Um dos aspectos mais sublinhados pela Comissão Europeia e pelos jornalistas e comentadores em Bruxelas é que estas propostas resultam do que se aprendeu com as gestão das anteriores crises, nomeadamente a necessidade de ter políticas orçamentais anti-cíclicas. E o exemplo mais usado é o que se fez na resposta económica ao Covid. O problema deste teoria está no que não se diz.
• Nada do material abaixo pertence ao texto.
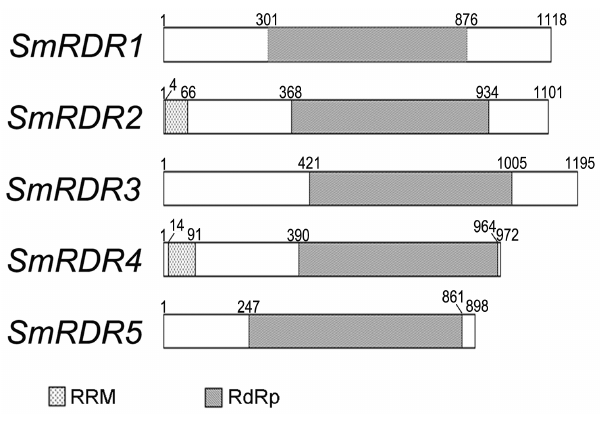
Figure 2. Conserved domains in SmRDR proteins. Boxes with points represent the RRM domain. Grey boxes represent the RdRp domain. The first and the last amino acids of SmRDR proteins and the location of RRM and RdRp domains are numbered.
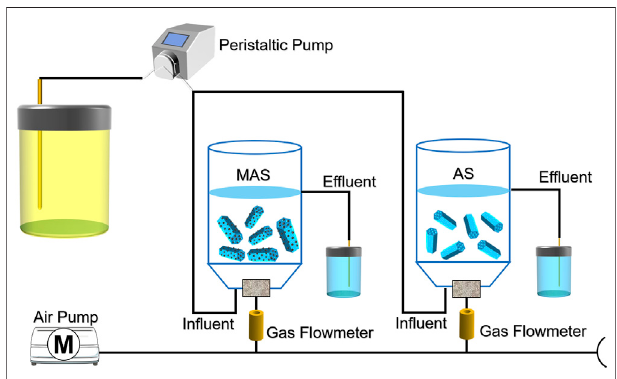
FIGURE 1 | Diagram of the experimental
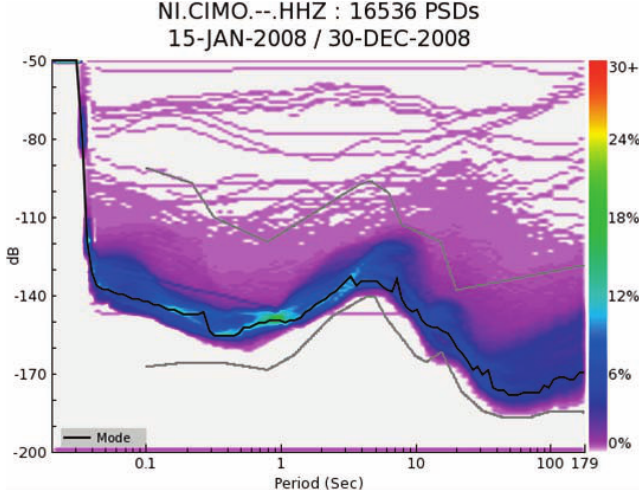
Figure 5. Example of a probability density function of the daily PSDs computed for the HHZ channel of one station of the North-East Italy Seismic Network (CIMO) using one year data (January 15 - December 30, 2008). The gray lines represent the new standard high/low noise model [Peterson 1993], while the black line plots the highest probability power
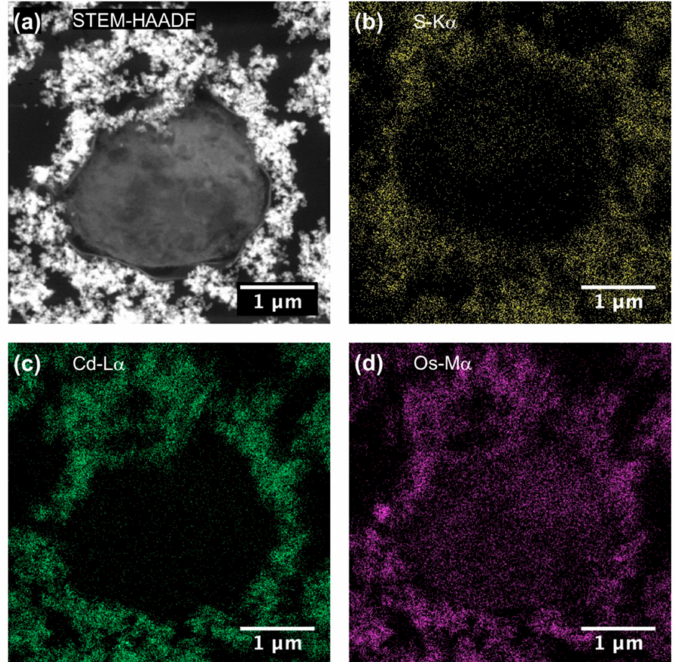
Figure 12. ( a ) STEM-HAADF and ( b – d ) STEM-XEDS images of Chlorella vulgaris ultrastructure after contact with CdS–1 nanoparticles (10 –2 M) in Seine river.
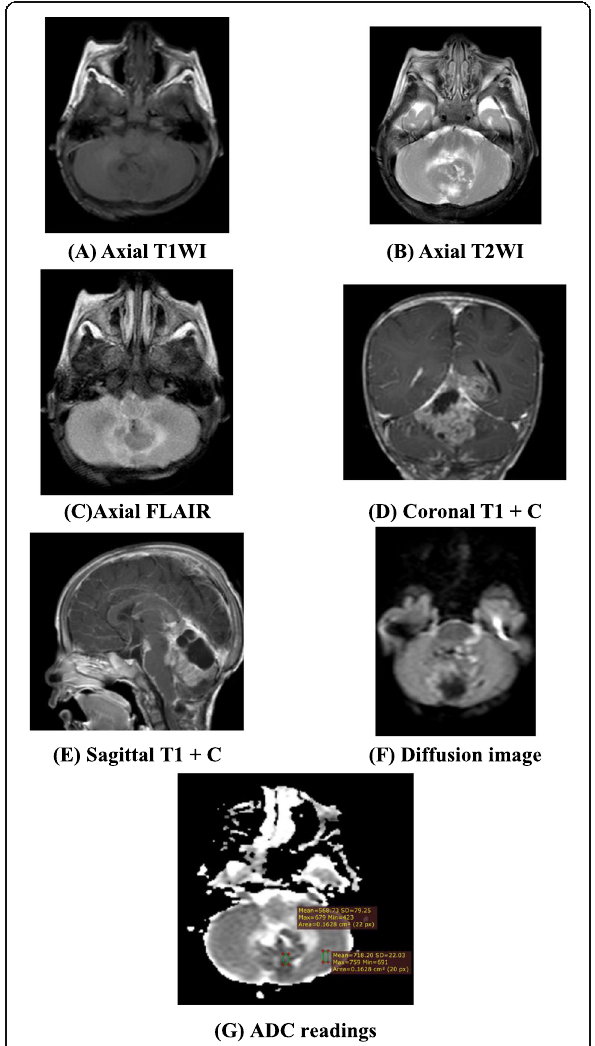
Fig. 5 A 7-year-old female patient complaining of headache and vomiting. Axial T1 ( a ), axial T2 ( b ), axial FLAIR ( c ), coronal T1 post contrast ( d ), sagittal T1 post-contrast ( e ) — posterior fossa SOL seen within fourth ventricle, extending to the right cerebellar hemisphere and right cerebellopontine angle. The mass measured 47 × 35 × 36 mm at its maximum AP, width, and CC diameters, it showed heterogeneous predominantly low SI at T1WI ( a ), high SI at T2 ( b ), and FLAIR sequence ( c ) with central breakdown, avid, and heterogenous enhancement after IV contrast injection ( d ), ( e ). Axial DWI ( f ), axial ADC ( g ) — the lesion showed restricted diffusion, ADC ratio — 1.3, ADC values of the lesion — (1.006, 1.081, 1.087) × 10 3 mm 2 /s × 103 mm2/s, average 1.081 × 103, ADC value of the normal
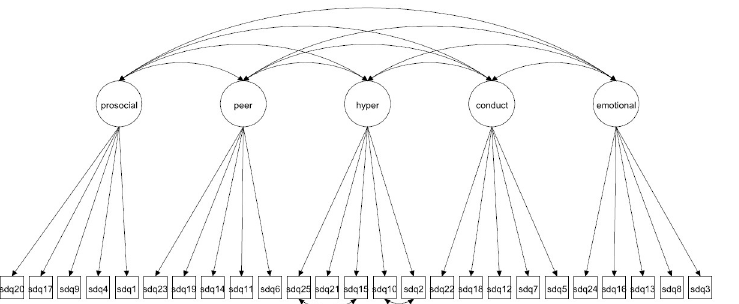
Fig 13. 5-factor model with correlated errors for minor factors (Model 7).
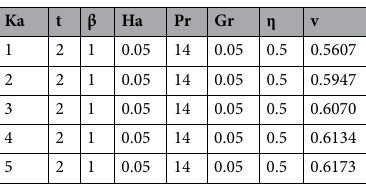
Table 4. Finite difference scheme results of velocity for different values of ka.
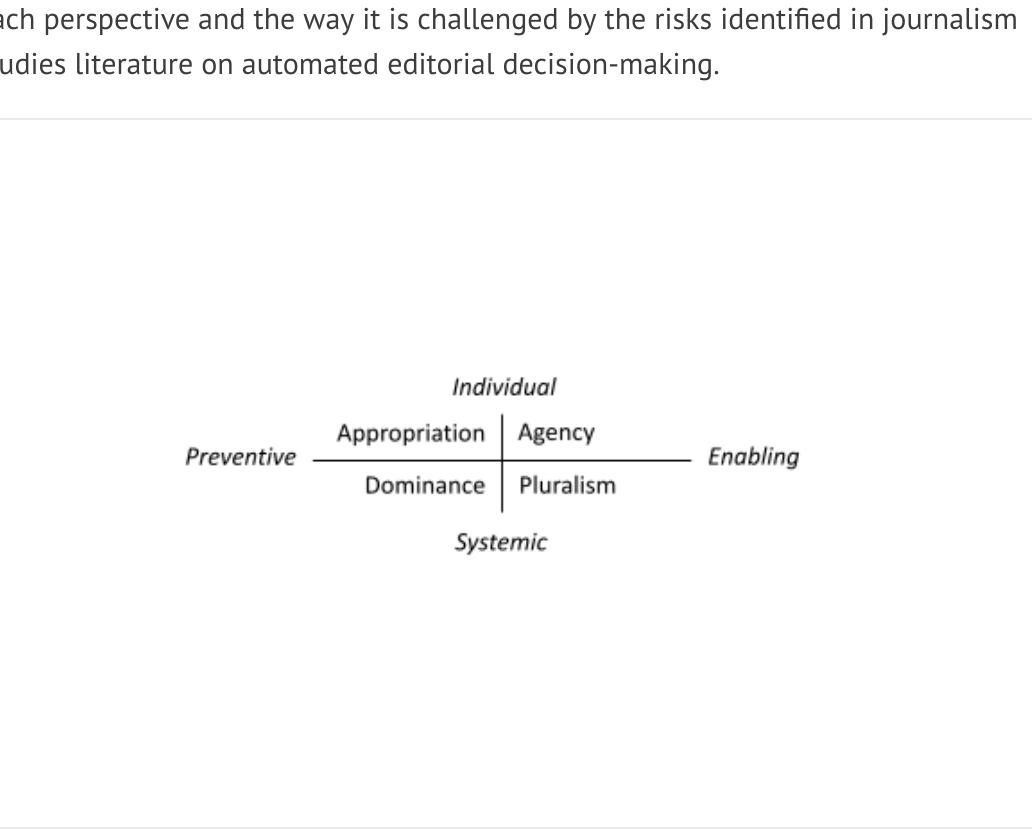
FIGURE 1: Normative perspectives on editorial independence in European media policy (source: elaborated by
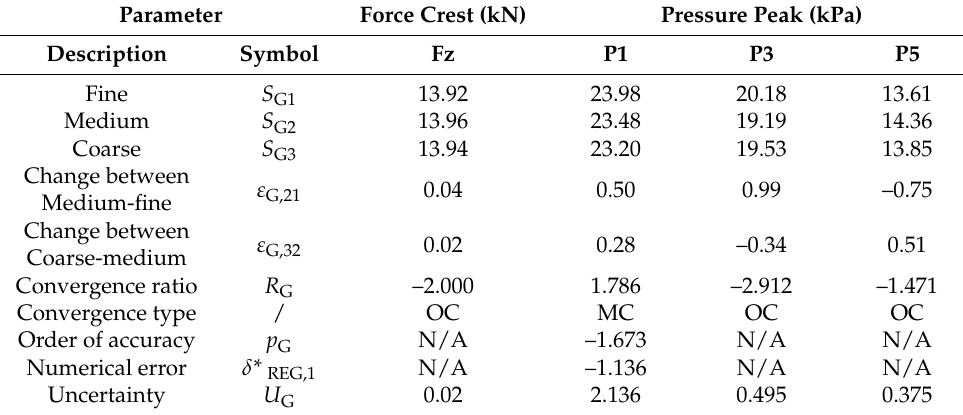
Table 6. Convergence study for slamming loads by different CFD grid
Não foi a Comissão Europeia que chamou a Troika à Grécia e a Portugal, em virtude do incumprimento das regras orçamentais inscritas no Tratado e no Pacto de Estabilidade e Crescimento. Foram os mercados que subiram de tal forma os juros das respectivas dívidas soberanas que estes países não tiveram alternativa se não pedir emprestado a quem pudesse. Em troca, os credores exigiram cumprimento de regras para se assegurarem de que seriam pagos. Se as regras impostas eram as boas ou não, é outra conversa. Mas a necessidade de pedir ajuda não foi por causa das regras, foi por causa dos mercados. E do que se tinha feito antes, claro.

O outro erro é ignorar que a Alemanha, o exemplo frequentemente dado, só gastou o que gastou na resposta ao Covid (e ameaça gastar muitíssimo mais que os outros na resposta ao efeito do aumento dos preços da energia) porque podia e pode. Porque tinha dinheiro nos cofres e margem para pedir emprestado mais. E os restantes países, como Grécia, Portugal ou Itália, só puderam responder como responderam porque a União Europeia se endividou em conjunto, conseguindo para todos uma taxa de juro muito melhor do que a que estes países pagariam. E, ainda assim, muitos (como Portugal) só foram buscar o dinheiro dado. Não quiseram, ou não puderam, querer mais dívida.

Sem se dizer estas duas coisas, que as Troikas não foram chamadas por causa das regras mas sim por causa da falta de confiança dos mercados e que alguns Estados depois só puderam gastar porque a União Europeia se endividou a mais baixo custo, não se conta a história toda. Nem se percebe o que muda agora.

Mais do que acabar uma suposta aplicação cega das regras – que só se pode dizer que aconteceu aos países resgatados –, passando a haver planos e programas mais flexíveis e adaptados, mudará também quem vigia quem. Para conseguir fazer passar esta flexibilização, os países com melhor performance orçamental exigem e exigirão maior controlo dos que incumprem as regras.

Resumidamente, e como se começou há dez anos, se uns dizem que a moeda única exige mais transferências orçamentais (e paciência com os desvios), os outros insistem que isso só é possível se puderem controlar mais como se gasta. E ainda faltará ouvir o que os mercados depois dirão.

Tudo isto é razoável, expectável e discutível. O que não é desejável é que se diga que as obrigações acabaram, ou que o dinheiro agora já não acaba.